Hay otros dos chicos más o menos de mi edad que no se han ofrecido voluntariamente. Pero los sacan a rastras del pelotón de todos modos. Oigo a una mujer decir a gritos un nombre de chico. El chico, mayor que yo, se estremece al oírla. Nos obligan a salir del plató lunar en fila india. Jobar, tendría que haber prestado algo más de atención. Igual acabo de ofrecerme voluntario para limpiar las pestilentes letrinas esas. Ahora hemos salido a la luz del día, nos han conducido hacia el aparcamiento del que el hombre de la luna nos habló a mí y a la señorita Phillips, repleto de camiones que parecen pastillas romboidales metálicas. Sí, el caso es que, una vez que todos estos miles de obreros lunares hayan cumplido su función, serán premiados con una bonita pastilla de jabón y un bonito baño de gas.

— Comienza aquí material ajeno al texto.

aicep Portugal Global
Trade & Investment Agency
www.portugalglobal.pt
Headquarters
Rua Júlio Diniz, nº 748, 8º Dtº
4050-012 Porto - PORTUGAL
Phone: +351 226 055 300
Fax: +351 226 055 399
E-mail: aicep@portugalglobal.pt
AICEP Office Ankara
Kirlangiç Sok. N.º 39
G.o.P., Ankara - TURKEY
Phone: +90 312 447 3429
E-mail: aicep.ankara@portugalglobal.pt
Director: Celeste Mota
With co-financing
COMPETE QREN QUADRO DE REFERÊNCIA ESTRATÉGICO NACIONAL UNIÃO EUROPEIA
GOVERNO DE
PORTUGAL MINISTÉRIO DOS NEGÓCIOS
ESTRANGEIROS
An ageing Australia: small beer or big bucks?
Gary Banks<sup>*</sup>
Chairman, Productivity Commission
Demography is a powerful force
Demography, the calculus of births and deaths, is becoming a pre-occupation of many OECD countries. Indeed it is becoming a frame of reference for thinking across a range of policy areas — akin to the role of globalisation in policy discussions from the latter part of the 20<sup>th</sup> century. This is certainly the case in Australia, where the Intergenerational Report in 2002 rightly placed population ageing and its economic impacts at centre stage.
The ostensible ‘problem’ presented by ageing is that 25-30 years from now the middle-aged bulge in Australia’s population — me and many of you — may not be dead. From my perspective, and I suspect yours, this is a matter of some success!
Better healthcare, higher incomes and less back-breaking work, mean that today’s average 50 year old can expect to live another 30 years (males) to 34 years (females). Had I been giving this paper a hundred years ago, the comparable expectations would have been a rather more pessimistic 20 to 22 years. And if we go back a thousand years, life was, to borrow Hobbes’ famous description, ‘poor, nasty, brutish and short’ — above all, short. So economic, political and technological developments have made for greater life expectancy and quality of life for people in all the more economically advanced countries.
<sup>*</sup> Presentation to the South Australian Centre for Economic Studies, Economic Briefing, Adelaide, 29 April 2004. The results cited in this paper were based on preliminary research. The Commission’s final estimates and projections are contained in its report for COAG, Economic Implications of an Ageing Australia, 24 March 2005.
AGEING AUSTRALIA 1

Cuanto más veo, más dudo poder hacer algo, aparte de terminar como todos los demás. Siendo pasto de los gusanos. Los otros dos chicos que me acompañan están tan flacos que a su lado llamo la atención. Eso me preocupa. De todos modos, no parecen tan famélicos como otros que he visto por ahí. Aunque eso no me sirve de consuelo. ¿Y si es una trampa? ¿Y si el del abrigo de piel descubrió anoche el túnel y ha detenido al abuelo, a la señorita Phillips y al hombre de la luna y ya sabe que me traigo entre manos? El recinto está plagado de pulgones verdes y de oficiales. Nunca había visto tantos juntos. Creo que me he metido en un nido de insectos.
Dejamos a un lado las letrinas, los camiones estacionados a la espera. Buf, qué alivio. Bueno, al menos eso espero, que sea un alivio.
El hambre te hace ver las cosas descarnadamente. Esta no es forma de vivir, y esos rombos plateados no son forma de morir.